Ty Simpson's decision proves he learned from Allar, Klubnik, and Nussmeier’s NFL Draft mistakes

Last year, college football's top junior QBs decided to run it back for another year, and all three faded from the first-round conversation. Ty Simpson isn't taking that risk.
Alabama QB Ty Simpson (15)
Alabama QB Ty Simpson (15) | SARAH PHIPPS/THE OKLAHOMAN / USA TODAY NETWORK via Imagn Images

Free beer tomorrow, and next year’s quarterback class will be better. Only tomorrow never comes, that Miller Lite still costs five bucks, and NFL evaluators are still unhappy with the amount of talent coming out of college football at the most important position. 

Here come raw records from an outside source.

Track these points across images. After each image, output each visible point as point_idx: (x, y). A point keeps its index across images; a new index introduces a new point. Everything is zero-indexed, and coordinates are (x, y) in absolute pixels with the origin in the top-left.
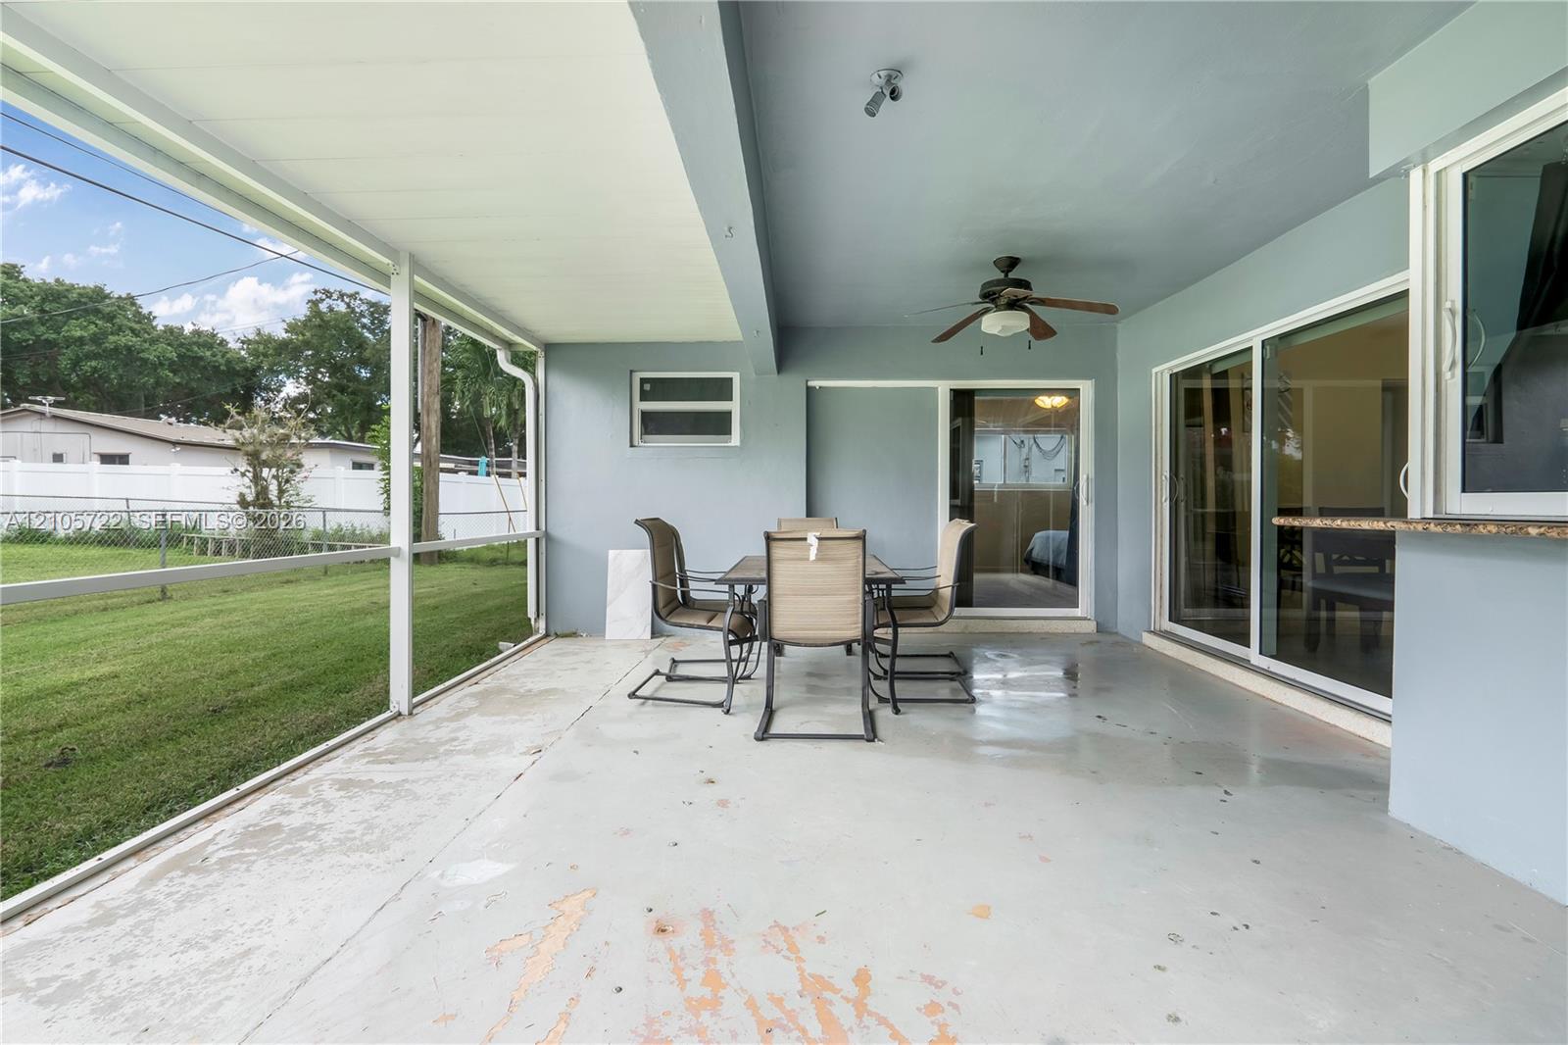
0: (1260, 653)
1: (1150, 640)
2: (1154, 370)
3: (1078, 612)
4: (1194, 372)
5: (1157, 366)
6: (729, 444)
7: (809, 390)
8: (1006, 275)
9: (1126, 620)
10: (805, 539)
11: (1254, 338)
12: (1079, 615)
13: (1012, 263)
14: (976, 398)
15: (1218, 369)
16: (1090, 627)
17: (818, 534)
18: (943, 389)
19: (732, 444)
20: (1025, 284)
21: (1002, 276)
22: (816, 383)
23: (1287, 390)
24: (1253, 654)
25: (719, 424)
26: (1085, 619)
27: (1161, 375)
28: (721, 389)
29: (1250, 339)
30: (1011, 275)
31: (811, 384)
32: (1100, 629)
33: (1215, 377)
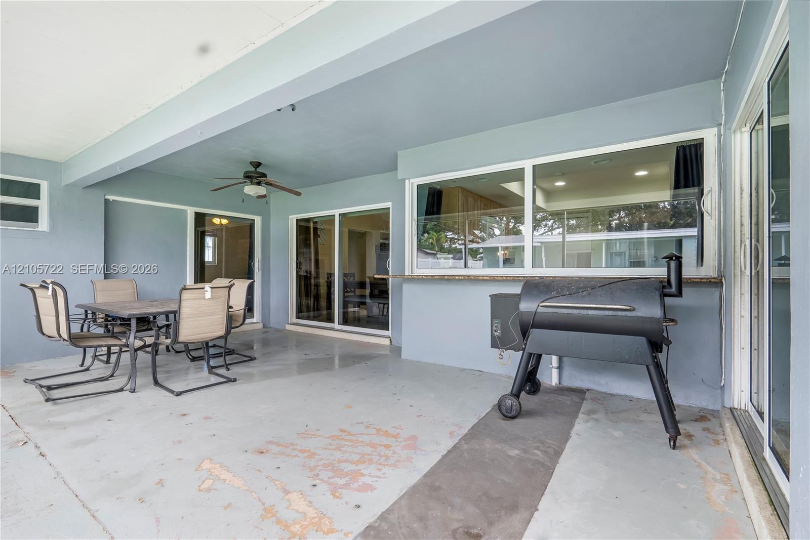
0: (339, 324)
1: (288, 327)
2: (290, 217)
3: (254, 320)
4: (308, 220)
5: (292, 215)
6: (36, 229)
7: (106, 201)
8: (256, 169)
9: (274, 322)
10: (204, 288)
11: (336, 212)
12: (255, 321)
13: (259, 164)
14: (206, 218)
15: (315, 220)
16: (260, 326)
17: (210, 285)
18: (190, 212)
19: (40, 229)
20: (264, 175)
21: (253, 169)
22: (111, 198)
23: (324, 229)
24: (336, 325)
25: (29, 215)
26: (257, 323)
27: (293, 219)
28: (32, 191)
29: (335, 212)
30: (258, 170)
31: (107, 197)
32: (264, 326)
33: (314, 223)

This time last year, as Drew Allar announced his return to Penn State, Cade Klubnik went back to Clemson, and Garrett Nussmeier stayed put at LSU, draftniks waxed poetic about how 2026 was going to be a loaded quarterback class. Instead, Fernando Mendoza won the Heisman Trophy and emerged as a clear top pick, while Allar, Klubnik, and Nussmeier all faded from the first round conversation with woeful senior seasons. 

Ty Simpson isn’t about the make the same mistake. 

Ty Simpson avoids senior slump, forgoes final year of eligibility for 2026 NFL Draft

On Wednesday, Simpson announced that he’s forgoing his final season of eligibility to enter the 2026 NFL Draft, and reports quickly followed that he and his father, Jason, the head coach at UT Martin, received first-round evaluations from all of the NFL general managers that they contacted. 

It seems, now, after just one year starting at Alabama, that Simpson, despite his lack of experience, is going to be a first-round pick. Though they, too, were imperfect prospects, Allar, Klubnik, and Nussmeier were all receiving similar buzz a year ago. In a draft that saw only Cam Ward and Jaxson Dart come off the board on night one in Green Bay, any of them could have absolutely been in the mix. But they waited for next year, as did many hopeful NFL teams, and now they all might get burned.

This year, in a class that has a clear top two with Mendoza and Oregon’s Dante Moore, Simpson can slot into the QB3 slot. Maybe he would've played his way up to QB1 next year, in what--you'll never guess-- is expected to be a much better quarterback class. Or, maybe he would've struggled, gotten injured, and fallen out of the discussion altogether. If you have a chance to go Round 1, it's not worth taking that risk.

The NIL money that players, especially quarterbacks, can make to return to college has curbed many players’ desire to make the jump to the NFL as soon as possible. That’s a good thing for NFL teams that prefer to have as much information as possible when drafting a quarterback and prefer the player they're selecting to be as close to a finished product as possible. It’s also a good thing for players to have multiple options to make life-changing income. 

However, even if it's high-end money around the $5 million mark that Simpson would have commanded to come back to Alabama or in the transfer portal, that pales in comparison to the multi-year guarantees that players command as a first-round pick by the NFL’s rookie scale contracts. Even pick No. 32 is slotted for over $16 million across four years with a fifth-year option. 

Later round selections don’t carry nearly the guarantees that first-rounders do, and those players hardly ever get a real opportunity to win the starting job wherever they land. That’s the uphill battle that Allar, Klubnik, and Nussmeier will all face as they begin their NFL journeys, while Simpson, who learned from their mistakes, will hear his name called much earlier in Pittsburgh.